30.06.2017 "The relatives have a right to be heard."
Interview with Sibylle Glauser. Ms Glauser is President of the Psychiatry Network for Relatives (PNR), the psychologist in charge of the service for counselling relatives at University Psychiatric Services in Berne (UPD AG), and she is a member of the care team of the Canton of Berne, which provides emergency psychological support. Sibylle Glauser talked with spectra about working with relatives in psychiatry and is affected herself – her brother has suffered from schizophrenia for many years. We learned that information from discussions with relatives is important both for the patient and for the relatives, who feel appreciated and relieved as a result.
What is the role of the relatives in psychiatric treatment?
It is a very important role in two respects. On the one hand, I should point out that about two-thirds of psychiatric patients are cared for by their families and relatives, and they receive support in many ways (everyday chores, financial matters, etc.). These are tasks that don't need to be provided by the health system, so relatives help to reduce costs, resulting in significant savings. We also learn a lot from discussions with the relatives – for example how the relatives experience the patient and how the patient copes with his everyday routine. This is an external view, which is not possible for doctors if they don't consult the relatives. However, information from such discussions can help one to understand the problem better, or even contribute to finding a solution.

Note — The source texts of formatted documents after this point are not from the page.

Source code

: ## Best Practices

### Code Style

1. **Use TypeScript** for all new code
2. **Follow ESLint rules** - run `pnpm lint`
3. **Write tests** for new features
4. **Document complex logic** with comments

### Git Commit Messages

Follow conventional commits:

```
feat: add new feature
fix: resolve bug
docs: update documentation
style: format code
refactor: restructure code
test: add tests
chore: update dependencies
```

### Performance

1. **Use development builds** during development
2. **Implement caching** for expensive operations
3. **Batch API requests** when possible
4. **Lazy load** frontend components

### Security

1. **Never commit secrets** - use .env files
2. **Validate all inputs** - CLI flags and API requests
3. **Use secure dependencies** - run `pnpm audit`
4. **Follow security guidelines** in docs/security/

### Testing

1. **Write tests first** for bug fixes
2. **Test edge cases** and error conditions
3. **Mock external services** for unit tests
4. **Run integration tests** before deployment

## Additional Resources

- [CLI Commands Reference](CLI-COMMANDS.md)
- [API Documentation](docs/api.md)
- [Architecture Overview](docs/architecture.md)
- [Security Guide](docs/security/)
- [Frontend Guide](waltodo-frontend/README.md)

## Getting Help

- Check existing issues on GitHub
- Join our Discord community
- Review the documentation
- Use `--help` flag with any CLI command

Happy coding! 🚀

At the UPD, we work according to the following principle: the relatives have aright to be heard. Confidentiality is not violated if one listens to the relatives and takes their concerns seriously. However, the patient's specific details, including information on their location or treatment, are protected by professional confidentiality and may not be passed on directly or indirectly against the patient's wishes.
What are the challenges for the relatives of psychiatric patients in general, and for health care in particular?

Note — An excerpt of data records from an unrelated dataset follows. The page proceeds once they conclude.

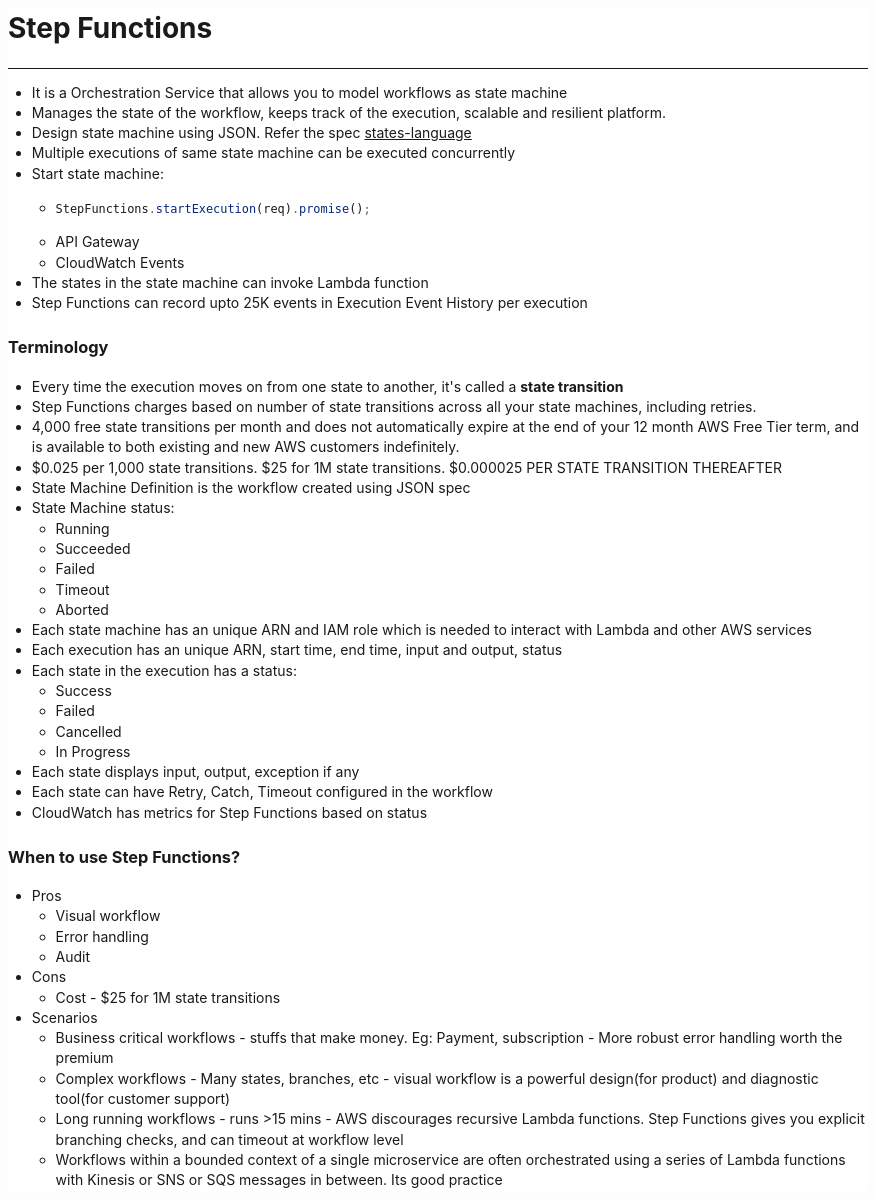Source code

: # Step Functions

---

- It is a Orchestration Service that allows you to model workflows as state machine
- Manages the state of the workflow, keeps track of the execution, scalable and resilient
  platform.
- Design state machine using JSON. Refer the spec [states-language](https://states-language.net/)
- Multiple executions of same state machine can be executed concurrently
- Start state machine:
  - ```javascript 1.8
    StepFunctions.startExecution(req).promise();
    ```
  - API Gateway
  - CloudWatch Events
- The states in the state machine can invoke Lambda function
- Step Functions can record upto 25K events in Execution Event History per execution

### Terminology

- Every time the execution moves on from one state to another, it's called a **state transition**
- Step Functions charges based on number of state transitions across all your state machines, including retries.
- 4,000 free state transitions per month and does not automatically expire at the end of your 12 month AWS Free Tier term, and is available to both existing and new AWS customers indefinitely.
- $0.025 per 1,000 state transitions. $25 for 1M state transitions. $0.000025 PER STATE TRANSITION
  THEREAFTER
- State Machine Definition is the workflow created using JSON spec
- State Machine status:
  - Running
  - Succeeded
  - Failed
  - Timeout
  - Aborted
- Each state machine has an unique ARN and IAM role which is needed to interact with Lambda and
  other AWS services
- Each execution has an unique ARN, start time, end time, input and output, status
- Each state in the execution has a status:
  - Success
  - Failed
  - Cancelled
  - In Progress
- Each state displays input, output, exception if any
- Each state can have Retry, Catch, Timeout configured in the workflow
- CloudWatch has metrics for Step Functions based on status

### When to use Step Functions?

- Pros
  - Visual workflow
  - Error handling
  - Audit
- Cons
  - Cost - $25 for 1M state transitions
- Scenarios
  - Business critical workflows - stuffs that make money. Eg: Payment, subscription - More
    robust error handling worth the premium
  - Complex workflows - Many states, branches, etc - visual workflow is a powerful design(for
    product) and diagnostic tool(for customer support)
  - Long running workflows - runs >15 mins - AWS discourages recursive Lambda functions. Step
    Functions gives you explicit branching checks, and can timeout at workflow level
  - Workflows within a bounded context of a single microservice are often orchestrated using a
    series of Lambda functions with Kinesis or SNS or SQS messages in between. Its good practice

A very important topic for the relatives is the balance between the degree of autonomy that they should allow the patient, and the care that they feel the patient needs. Relatives are under considerable stress, and whatever they do, they usually have little confidence that they are doing the right thing. Adapting to their new situation is very demanding, depending on how the disorder progresses as well as the expectations and current condition of the patient. Sometimes one approach works, at other times a different approach works better. It is a difficult balancing act to meet the needs of the patient while maintaining the necessary distance. Studies of the stresses experienced by relatives have shown that objective stresses (such as delusions, hearing voices, nocturnal activity and so on) are easier for the relatives to cope with than the emotional reactions to the objective stresses.

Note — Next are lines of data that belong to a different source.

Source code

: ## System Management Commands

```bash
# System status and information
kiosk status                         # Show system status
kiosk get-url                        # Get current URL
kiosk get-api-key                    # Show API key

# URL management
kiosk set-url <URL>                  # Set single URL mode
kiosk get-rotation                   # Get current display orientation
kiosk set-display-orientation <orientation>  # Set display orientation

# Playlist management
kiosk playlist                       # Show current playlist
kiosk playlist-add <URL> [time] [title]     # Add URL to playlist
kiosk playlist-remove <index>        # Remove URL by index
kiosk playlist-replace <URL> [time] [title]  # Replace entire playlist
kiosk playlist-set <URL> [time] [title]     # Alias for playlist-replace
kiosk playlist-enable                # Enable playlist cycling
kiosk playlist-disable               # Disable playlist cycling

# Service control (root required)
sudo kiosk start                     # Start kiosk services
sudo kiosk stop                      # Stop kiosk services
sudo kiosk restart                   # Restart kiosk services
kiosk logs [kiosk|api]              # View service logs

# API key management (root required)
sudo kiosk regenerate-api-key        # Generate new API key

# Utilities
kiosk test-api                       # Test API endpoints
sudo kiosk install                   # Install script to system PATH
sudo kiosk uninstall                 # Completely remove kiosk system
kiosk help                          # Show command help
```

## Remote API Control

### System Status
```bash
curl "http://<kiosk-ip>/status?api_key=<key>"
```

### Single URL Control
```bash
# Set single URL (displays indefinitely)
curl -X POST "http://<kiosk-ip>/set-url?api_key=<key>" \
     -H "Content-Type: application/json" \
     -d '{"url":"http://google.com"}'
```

Mothers in particular are tormented with feelings of guilt. Relatives are often ashamed of the incomprehensible behaviour of the patient. The feeling of being impotent and helpless in this situation is also difficult for me to bear as a sister. One should be wary of the well-meant and theoretically correct advice of specialists, since it is of little use – particularly for the relatives of seriously ill psychiatric patients. Even if living together with the patient becomes unbearable when the disorder is acute, many relatives adapt to the situation because they know from experience that the requirements for sheltered housing are not satisfied. The stigmatisation (and self-stigmatisation) that psychiatric patients suffer from is an additional burden. Prejudice and blame forces the relatives into social isolation.
Is the available information sufficient for relatives?
In the last ten years, advice centres for relatives have been established in several psychiatric institutions in the German- speaking part of Switzerland, including including the UPD. However, more still needs to be done in Switzerland. Of course, relatives have a great need for information. They want to know more about the disorder and how to cope with it, about how psychiatric treatment works, and last but not least, what sources of support are available for them as relatives. Information should be available in a timely manner at the onset of the disorder. It should also be easy to understand and specific to their situation.
The relatives also need more information on financial aspects. There are parents who fund their adult children completely for years, because they're afraid that they could become recipients of invalidity insurance. This is often perceived as extremely shameful. Relatives are often completely unaware that the most important aspect of registering for invalidity insurance is not the pension, but the reintegration of the patient.
Can anybody come to you?
Yes, about a third of the people who come to see me are relatives of an ill family member who is not (or not yet) under treatment. These people usually have nobody to assist them and are desperately seeking help.